+++ EXERCISE INPUT +++
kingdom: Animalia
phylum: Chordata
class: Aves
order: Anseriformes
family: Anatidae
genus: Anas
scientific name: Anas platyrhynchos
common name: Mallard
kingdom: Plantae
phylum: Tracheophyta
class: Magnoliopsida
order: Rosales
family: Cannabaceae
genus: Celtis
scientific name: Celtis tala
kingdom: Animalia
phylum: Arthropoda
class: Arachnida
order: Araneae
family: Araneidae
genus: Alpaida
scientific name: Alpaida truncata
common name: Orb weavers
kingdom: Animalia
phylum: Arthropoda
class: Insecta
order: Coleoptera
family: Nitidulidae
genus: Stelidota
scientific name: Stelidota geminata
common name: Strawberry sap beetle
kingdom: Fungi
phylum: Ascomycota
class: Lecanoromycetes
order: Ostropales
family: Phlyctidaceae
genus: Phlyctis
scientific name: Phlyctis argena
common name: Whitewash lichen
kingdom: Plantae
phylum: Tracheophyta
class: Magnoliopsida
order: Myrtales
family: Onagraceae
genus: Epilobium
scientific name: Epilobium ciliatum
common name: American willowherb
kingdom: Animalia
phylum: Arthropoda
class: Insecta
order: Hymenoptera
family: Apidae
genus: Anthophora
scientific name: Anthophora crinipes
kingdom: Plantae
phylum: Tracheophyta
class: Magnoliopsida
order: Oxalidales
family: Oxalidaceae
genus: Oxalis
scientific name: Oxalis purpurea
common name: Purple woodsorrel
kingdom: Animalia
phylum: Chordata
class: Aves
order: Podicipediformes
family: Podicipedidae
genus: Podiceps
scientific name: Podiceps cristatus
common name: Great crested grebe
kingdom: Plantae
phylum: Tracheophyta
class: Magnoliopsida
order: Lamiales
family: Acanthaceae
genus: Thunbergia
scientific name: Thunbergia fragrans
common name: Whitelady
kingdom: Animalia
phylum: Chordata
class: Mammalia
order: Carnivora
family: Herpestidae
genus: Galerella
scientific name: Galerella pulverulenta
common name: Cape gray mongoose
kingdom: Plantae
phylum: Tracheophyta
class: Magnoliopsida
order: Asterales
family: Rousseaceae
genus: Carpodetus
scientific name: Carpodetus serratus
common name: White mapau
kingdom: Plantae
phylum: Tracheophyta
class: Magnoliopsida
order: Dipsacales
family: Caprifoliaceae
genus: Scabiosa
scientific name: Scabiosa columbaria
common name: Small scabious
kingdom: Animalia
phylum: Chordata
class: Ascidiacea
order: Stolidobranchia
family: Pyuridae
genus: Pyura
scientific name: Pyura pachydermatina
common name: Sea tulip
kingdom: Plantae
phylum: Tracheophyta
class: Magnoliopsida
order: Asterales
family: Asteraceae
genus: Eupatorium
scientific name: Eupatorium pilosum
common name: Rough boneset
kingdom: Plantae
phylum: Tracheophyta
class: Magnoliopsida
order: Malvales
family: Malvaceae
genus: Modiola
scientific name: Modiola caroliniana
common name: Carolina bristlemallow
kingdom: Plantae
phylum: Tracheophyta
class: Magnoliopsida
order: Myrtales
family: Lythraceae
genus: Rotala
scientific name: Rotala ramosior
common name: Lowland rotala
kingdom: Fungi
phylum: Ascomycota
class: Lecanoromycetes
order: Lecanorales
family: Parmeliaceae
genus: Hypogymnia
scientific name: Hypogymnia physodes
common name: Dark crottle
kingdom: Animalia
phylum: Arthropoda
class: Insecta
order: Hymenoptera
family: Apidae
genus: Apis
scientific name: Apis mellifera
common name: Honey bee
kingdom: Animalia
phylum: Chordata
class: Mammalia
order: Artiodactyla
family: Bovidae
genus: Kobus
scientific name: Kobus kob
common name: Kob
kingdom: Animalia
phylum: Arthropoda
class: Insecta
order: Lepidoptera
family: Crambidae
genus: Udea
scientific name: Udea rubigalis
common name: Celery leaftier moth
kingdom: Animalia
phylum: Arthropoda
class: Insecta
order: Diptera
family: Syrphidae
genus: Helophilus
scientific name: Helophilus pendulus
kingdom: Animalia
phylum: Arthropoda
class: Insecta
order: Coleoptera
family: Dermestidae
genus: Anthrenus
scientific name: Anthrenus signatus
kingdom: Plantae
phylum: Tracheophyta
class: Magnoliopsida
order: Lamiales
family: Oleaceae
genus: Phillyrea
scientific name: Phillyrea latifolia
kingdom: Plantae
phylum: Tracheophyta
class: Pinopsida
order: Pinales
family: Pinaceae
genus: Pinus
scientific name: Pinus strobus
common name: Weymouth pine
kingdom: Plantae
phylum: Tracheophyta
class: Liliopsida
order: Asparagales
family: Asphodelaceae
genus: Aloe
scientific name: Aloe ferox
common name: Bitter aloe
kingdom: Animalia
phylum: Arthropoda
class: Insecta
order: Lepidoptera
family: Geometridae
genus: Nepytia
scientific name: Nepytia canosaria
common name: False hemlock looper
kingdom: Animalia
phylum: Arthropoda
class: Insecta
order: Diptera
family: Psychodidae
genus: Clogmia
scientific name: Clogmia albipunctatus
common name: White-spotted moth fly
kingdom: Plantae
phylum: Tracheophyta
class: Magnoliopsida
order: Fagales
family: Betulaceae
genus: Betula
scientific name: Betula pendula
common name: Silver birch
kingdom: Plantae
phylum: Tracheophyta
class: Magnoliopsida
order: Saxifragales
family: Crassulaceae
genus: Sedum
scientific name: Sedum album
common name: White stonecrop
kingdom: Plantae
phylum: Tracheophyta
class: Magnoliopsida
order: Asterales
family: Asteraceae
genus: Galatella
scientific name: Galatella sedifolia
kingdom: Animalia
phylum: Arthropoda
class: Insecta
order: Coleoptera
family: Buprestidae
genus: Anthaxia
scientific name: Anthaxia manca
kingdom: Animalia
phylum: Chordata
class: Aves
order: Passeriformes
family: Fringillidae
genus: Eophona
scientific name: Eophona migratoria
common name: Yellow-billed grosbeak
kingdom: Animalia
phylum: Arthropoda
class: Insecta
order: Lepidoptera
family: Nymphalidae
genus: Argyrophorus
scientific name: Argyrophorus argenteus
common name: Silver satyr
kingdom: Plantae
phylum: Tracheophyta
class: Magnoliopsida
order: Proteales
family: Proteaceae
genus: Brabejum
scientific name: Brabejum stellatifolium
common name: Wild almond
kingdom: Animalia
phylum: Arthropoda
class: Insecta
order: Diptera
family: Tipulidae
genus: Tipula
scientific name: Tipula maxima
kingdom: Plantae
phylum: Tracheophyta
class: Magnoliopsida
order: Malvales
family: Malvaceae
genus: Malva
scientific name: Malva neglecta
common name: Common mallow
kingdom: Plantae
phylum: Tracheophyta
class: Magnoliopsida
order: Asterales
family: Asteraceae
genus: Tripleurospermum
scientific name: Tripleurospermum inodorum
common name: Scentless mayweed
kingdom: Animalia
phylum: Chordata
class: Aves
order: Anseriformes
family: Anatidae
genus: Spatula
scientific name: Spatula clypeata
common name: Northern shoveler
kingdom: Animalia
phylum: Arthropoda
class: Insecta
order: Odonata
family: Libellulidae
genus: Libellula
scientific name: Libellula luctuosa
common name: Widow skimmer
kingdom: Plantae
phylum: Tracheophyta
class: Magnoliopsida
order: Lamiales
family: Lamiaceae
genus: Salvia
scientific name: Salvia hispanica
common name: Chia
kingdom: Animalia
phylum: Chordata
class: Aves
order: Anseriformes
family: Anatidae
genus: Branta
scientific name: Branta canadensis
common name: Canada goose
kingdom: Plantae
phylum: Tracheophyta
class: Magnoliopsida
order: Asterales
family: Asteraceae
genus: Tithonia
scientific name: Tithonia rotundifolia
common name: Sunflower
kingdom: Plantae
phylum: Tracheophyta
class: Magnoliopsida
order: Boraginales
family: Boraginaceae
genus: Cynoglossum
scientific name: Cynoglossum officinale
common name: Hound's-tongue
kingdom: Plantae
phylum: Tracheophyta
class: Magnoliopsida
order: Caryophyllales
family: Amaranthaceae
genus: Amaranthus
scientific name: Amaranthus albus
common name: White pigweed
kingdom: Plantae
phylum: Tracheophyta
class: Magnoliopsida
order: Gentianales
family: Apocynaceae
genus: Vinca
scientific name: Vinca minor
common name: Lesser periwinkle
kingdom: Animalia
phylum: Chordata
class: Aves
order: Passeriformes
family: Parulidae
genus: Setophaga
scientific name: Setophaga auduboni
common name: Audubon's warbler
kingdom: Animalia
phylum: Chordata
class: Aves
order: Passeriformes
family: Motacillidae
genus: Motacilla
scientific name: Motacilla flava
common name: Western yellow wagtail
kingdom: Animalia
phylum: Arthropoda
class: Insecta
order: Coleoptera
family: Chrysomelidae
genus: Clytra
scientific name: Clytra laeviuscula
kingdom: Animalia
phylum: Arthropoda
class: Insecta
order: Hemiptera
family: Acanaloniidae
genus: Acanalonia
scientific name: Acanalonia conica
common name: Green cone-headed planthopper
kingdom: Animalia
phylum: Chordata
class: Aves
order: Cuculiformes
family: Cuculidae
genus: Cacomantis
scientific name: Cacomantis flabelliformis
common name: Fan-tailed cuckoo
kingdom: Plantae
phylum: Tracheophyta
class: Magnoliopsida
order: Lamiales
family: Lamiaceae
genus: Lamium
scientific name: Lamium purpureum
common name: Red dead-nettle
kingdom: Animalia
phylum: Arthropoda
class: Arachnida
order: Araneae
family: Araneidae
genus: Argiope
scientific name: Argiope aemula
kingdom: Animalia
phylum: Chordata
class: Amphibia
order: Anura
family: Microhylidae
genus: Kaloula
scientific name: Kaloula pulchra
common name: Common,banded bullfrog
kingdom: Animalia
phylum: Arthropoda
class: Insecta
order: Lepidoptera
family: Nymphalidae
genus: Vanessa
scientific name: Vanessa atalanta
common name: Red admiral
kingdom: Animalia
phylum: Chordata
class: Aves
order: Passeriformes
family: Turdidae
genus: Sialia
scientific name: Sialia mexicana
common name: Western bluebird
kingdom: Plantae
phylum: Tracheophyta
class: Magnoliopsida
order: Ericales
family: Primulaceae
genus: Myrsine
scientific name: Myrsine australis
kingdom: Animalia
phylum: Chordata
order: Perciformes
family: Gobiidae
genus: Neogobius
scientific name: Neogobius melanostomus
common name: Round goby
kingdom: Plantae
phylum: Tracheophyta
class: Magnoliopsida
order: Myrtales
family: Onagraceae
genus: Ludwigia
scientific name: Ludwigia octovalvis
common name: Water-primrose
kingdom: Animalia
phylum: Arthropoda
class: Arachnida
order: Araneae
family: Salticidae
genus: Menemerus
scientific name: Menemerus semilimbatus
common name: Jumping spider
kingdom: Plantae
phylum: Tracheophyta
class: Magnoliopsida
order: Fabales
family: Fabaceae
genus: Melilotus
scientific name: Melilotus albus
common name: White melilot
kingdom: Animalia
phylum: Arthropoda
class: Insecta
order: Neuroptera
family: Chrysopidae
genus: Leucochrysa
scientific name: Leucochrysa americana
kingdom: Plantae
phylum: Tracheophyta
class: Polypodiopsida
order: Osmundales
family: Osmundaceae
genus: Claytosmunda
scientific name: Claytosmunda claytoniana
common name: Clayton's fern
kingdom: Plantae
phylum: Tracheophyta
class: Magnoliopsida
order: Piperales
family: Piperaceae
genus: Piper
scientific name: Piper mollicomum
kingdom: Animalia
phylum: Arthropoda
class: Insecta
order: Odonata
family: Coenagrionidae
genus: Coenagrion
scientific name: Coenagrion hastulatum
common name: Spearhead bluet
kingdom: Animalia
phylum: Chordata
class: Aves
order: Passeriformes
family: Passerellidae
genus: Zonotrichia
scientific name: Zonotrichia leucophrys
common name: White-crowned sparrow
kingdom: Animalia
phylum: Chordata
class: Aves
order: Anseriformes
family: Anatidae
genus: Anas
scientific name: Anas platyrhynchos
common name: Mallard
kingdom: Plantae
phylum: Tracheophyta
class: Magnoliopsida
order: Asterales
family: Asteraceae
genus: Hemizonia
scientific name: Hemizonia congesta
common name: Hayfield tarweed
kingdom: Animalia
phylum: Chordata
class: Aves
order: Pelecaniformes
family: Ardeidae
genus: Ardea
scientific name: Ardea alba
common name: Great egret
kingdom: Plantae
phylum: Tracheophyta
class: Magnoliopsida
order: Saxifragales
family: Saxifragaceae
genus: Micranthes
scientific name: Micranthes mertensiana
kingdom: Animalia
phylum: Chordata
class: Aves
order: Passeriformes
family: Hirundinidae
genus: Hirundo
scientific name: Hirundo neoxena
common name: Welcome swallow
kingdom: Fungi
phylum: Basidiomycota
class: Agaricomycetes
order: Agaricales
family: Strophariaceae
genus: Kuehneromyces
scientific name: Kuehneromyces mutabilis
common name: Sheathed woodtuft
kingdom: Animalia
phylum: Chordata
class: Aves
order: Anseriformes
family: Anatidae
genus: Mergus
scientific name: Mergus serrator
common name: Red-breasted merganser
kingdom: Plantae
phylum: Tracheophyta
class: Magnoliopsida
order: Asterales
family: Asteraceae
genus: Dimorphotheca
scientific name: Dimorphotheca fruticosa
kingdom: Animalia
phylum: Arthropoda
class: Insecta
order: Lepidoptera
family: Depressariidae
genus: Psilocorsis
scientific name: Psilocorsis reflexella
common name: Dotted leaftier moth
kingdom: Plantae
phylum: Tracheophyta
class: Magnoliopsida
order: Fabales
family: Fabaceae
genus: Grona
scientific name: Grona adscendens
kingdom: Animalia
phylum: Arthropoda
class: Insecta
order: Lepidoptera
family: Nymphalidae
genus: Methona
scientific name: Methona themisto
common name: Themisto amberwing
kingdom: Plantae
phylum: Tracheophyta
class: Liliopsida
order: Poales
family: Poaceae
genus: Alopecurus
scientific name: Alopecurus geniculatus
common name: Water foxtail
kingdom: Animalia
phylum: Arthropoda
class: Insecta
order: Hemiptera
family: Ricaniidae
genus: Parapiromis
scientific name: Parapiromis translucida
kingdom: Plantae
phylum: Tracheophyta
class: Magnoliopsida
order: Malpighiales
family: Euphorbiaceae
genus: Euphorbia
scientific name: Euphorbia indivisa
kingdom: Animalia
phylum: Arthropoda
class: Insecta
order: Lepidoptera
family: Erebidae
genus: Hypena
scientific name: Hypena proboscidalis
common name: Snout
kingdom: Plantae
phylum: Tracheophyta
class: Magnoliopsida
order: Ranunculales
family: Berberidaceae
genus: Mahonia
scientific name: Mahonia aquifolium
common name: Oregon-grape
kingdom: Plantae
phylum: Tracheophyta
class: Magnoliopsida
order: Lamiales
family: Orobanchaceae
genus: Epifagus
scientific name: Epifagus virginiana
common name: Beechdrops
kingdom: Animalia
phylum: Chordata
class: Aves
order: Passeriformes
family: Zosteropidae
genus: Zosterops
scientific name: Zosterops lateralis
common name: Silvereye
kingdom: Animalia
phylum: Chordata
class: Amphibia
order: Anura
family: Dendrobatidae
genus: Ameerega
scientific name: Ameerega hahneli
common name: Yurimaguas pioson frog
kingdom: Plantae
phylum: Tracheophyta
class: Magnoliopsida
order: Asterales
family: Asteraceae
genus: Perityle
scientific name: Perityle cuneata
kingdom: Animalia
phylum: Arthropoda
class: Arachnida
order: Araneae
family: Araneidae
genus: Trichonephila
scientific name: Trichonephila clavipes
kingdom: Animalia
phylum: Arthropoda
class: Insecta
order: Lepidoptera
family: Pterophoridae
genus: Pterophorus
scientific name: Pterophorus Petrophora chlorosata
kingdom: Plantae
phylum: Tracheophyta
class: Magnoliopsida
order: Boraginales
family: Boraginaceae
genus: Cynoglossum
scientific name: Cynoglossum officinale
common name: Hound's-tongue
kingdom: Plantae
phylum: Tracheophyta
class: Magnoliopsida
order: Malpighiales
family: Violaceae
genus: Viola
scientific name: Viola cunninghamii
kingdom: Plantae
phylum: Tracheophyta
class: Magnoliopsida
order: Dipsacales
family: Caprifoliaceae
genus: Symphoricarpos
+++
Reproduce the records line for line, beginning at the line that contains "scientific name: Hemizonia congesta" and stopping after the line that contains "order: Agaricales".

scientific name: Hemizonia congesta
common name: Hayfield tarweed
kingdom: Animalia
phylum: Chordata
class: Aves
order: Pelecaniformes
family: Ardeidae
genus: Ardea
scientific name: Ardea alba
common name: Great egret
kingdom: Plantae
phylum: Tracheophyta
class: Magnoliopsida
order: Saxifragales
family: Saxifragaceae
genus: Micranthes
scientific name: Micranthes mertensiana
kingdom: Animalia
phylum: Chordata
class: Aves
order: Passeriformes
family: Hirundinidae
genus: Hirundo
scientific name: Hirundo neoxena
common name: Welcome swallow
kingdom: Fungi
phylum: Basidiomycota
class: Agaricomycetes
order: Agaricales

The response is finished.